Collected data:

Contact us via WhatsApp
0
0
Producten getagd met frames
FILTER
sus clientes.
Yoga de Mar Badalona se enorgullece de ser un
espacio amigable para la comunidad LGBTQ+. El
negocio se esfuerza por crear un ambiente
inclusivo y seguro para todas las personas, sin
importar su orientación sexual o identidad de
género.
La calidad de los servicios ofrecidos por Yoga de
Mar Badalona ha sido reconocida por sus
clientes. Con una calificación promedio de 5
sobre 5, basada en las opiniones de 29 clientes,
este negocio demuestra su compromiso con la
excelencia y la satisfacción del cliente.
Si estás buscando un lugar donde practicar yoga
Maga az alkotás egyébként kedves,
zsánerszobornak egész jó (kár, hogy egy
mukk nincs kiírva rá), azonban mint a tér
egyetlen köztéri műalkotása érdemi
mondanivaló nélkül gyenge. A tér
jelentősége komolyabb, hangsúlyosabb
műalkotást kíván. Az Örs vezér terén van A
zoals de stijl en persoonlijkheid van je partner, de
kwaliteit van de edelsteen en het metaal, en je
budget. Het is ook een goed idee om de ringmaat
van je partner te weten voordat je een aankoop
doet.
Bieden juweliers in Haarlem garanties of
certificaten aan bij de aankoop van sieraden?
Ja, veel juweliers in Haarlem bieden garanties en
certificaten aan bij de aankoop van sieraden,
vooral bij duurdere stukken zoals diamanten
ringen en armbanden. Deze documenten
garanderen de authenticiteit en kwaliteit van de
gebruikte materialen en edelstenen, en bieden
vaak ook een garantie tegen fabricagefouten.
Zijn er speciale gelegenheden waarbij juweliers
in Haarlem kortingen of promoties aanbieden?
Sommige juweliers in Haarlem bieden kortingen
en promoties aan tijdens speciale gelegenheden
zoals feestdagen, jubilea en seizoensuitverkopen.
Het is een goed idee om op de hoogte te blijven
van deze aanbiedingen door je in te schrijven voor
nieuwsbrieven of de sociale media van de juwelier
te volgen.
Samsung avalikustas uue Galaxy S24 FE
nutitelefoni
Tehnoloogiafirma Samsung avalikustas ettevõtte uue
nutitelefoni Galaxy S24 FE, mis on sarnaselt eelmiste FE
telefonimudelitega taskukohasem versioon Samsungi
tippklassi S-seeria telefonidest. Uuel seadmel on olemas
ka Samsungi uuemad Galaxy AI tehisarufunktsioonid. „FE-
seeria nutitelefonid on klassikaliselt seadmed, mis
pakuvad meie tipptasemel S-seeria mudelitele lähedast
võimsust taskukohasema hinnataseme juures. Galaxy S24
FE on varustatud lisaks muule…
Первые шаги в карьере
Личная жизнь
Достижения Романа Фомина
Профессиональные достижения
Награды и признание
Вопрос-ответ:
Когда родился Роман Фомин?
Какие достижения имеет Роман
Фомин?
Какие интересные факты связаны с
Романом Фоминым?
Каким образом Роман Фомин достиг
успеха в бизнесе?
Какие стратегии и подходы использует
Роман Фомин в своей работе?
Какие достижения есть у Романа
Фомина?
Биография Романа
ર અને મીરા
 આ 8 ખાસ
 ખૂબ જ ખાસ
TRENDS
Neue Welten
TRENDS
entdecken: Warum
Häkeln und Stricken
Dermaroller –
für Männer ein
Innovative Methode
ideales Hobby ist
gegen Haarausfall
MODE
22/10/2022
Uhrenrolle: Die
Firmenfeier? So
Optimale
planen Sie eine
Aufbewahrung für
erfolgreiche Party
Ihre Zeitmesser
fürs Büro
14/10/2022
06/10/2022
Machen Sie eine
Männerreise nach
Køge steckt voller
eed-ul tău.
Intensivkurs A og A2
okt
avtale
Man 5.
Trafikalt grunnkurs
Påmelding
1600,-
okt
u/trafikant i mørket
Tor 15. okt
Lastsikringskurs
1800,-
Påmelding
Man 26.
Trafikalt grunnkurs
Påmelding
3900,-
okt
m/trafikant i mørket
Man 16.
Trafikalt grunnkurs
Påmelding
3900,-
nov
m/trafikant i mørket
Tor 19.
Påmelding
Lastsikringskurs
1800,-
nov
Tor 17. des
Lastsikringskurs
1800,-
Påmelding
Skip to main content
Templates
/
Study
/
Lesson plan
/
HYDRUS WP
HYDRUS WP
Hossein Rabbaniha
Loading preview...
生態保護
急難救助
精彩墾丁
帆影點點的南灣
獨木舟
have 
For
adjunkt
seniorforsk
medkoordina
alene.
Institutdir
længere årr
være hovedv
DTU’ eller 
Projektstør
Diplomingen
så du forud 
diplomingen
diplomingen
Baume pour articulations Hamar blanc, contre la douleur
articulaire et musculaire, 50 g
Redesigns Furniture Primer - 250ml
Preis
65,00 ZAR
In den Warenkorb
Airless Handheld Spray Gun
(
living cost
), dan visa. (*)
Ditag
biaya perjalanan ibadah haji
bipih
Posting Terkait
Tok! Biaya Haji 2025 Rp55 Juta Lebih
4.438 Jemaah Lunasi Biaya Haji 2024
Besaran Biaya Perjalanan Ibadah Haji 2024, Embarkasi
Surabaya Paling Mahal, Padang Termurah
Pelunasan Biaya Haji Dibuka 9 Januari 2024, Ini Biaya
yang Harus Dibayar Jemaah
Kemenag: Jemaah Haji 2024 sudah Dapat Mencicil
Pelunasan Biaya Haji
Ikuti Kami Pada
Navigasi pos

Exercise prompt: Swap "Haarlem" for "Utrecht" everywhere it occurs in the entries, keeping every other part of the lines the same.

Finished task:
Contact us via WhatsApp
0
0
Producten getagd met frames
FILTER
sus clientes.
Yoga de Mar Badalona se enorgullece de ser un
espacio amigable para la comunidad LGBTQ+. El
negocio se esfuerza por crear un ambiente
inclusivo y seguro para todas las personas, sin
importar su orientación sexual o identidad de
género.
La calidad de los servicios ofrecidos por Yoga de
Mar Badalona ha sido reconocida por sus
clientes. Con una calificación promedio de 5
sobre 5, basada en las opiniones de 29 clientes,
este negocio demuestra su compromiso con la
excelencia y la satisfacción del cliente.
Si estás buscando un lugar donde practicar yoga
Maga az alkotás egyébként kedves,
zsánerszobornak egész jó (kár, hogy egy
mukk nincs kiírva rá), azonban mint a tér
egyetlen köztéri műalkotása érdemi
mondanivaló nélkül gyenge. A tér
jelentősége komolyabb, hangsúlyosabb
műalkotást kíván. Az Örs vezér terén van A
zoals de stijl en persoonlijkheid van je partner, de
kwaliteit van de edelsteen en het metaal, en je
budget. Het is ook een goed idee om de ringmaat
van je partner te weten voordat je een aankoop
doet.
Bieden juweliers in Utrecht garanties of
certificaten aan bij de aankoop van sieraden?
Ja, veel juweliers in Utrecht bieden garanties en
certificaten aan bij de aankoop van sieraden,
vooral bij duurdere stukken zoals diamanten
ringen en armbanden. Deze documenten
garanderen de authenticiteit en kwaliteit van de
gebruikte materialen en edelstenen, en bieden
vaak ook een garantie tegen fabricagefouten.
Zijn er speciale gelegenheden waarbij juweliers
in Utrecht kortingen of promoties aanbieden?
Sommige juweliers in Utrecht bieden kortingen
en promoties aan tijdens speciale gelegenheden
zoals feestdagen, jubilea en seizoensuitverkopen.
Het is een goed idee om op de hoogte te blijven
van deze aanbiedingen door je in te schrijven voor
nieuwsbrieven of de sociale media van de juwelier
te volgen.
Samsung avalikustas uue Galaxy S24 FE
nutitelefoni
Tehnoloogiafirma Samsung avalikustas ettevõtte uue
nutitelefoni Galaxy S24 FE, mis on sarnaselt eelmiste FE
telefonimudelitega taskukohasem versioon Samsungi
tippklassi S-seeria telefonidest. Uuel seadmel on olemas
ka Samsungi uuemad Galaxy AI tehisarufunktsioonid. „FE-
seeria nutitelefonid on klassikaliselt seadmed, mis
pakuvad meie tipptasemel S-seeria mudelitele lähedast
võimsust taskukohasema hinnataseme juures. Galaxy S24
FE on varustatud lisaks muule…
Первые шаги в карьере
Личная жизнь
Достижения Романа Фомина
Профессиональные достижения
Награды и признание
Вопрос-ответ:
Когда родился Роман Фомин?
Какие достижения имеет Роман
Фомин?
Какие интересные факты связаны с
Романом Фоминым?
Каким образом Роман Фомин достиг
успеха в бизнесе?
Какие стратегии и подходы использует
Роман Фомин в своей работе?
Какие достижения есть у Романа
Фомина?
Биография Романа
ર અને મીરા
 આ 8 ખાસ
 ખૂબ જ ખાસ
TRENDS
Neue Welten
TRENDS
entdecken: Warum
Häkeln und Stricken
Dermaroller –
für Männer ein
Innovative Methode
ideales Hobby ist
gegen Haarausfall
MODE
22/10/2022
Uhrenrolle: Die
Firmenfeier? So
Optimale
planen Sie eine
Aufbewahrung für
erfolgreiche Party
Ihre Zeitmesser
fürs Büro
14/10/2022
06/10/2022
Machen Sie eine
Männerreise nach
Køge steckt voller
eed-ul tău.
Intensivkurs A og A2
okt
avtale
Man 5.
Trafikalt grunnkurs
Påmelding
1600,-
okt
u/trafikant i mørket
Tor 15. okt
Lastsikringskurs
1800,-
Påmelding
Man 26.
Trafikalt grunnkurs
Påmelding
3900,-
okt
m/trafikant i mørket
Man 16.
Trafikalt grunnkurs
Påmelding
3900,-
nov
m/trafikant i mørket
Tor 19.
Påmelding
Lastsikringskurs
1800,-
nov
Tor 17. des
Lastsikringskurs
1800,-
Påmelding
Skip to main content
Templates
/
Study
/
Lesson plan
/
HYDRUS WP
HYDRUS WP
Hossein Rabbaniha
Loading preview...
生態保護
急難救助
精彩墾丁
帆影點點的南灣
獨木舟
have 
For
adjunkt
seniorforsk
medkoordina
alene.
Institutdir
længere årr
være hovedv
DTU’ eller 
Projektstør
Diplomingen
så du forud 
diplomingen
diplomingen
Baume pour articulations Hamar blanc, contre la douleur
articulaire et musculaire, 50 g
Redesigns Furniture Primer - 250ml
Preis
65,00 ZAR
In den Warenkorb
Airless Handheld Spray Gun
(
living cost
), dan visa. (*)
Ditag
biaya perjalanan ibadah haji
bipih
Posting Terkait
Tok! Biaya Haji 2025 Rp55 Juta Lebih
4.438 Jemaah Lunasi Biaya Haji 2024
Besaran Biaya Perjalanan Ibadah Haji 2024, Embarkasi
Surabaya Paling Mahal, Padang Termurah
Pelunasan Biaya Haji Dibuka 9 Januari 2024, Ini Biaya
yang Harus Dibayar Jemaah
Kemenag: Jemaah Haji 2024 sudah Dapat Mencicil
Pelunasan Biaya Haji
Ikuti Kami Pada
Navigasi pos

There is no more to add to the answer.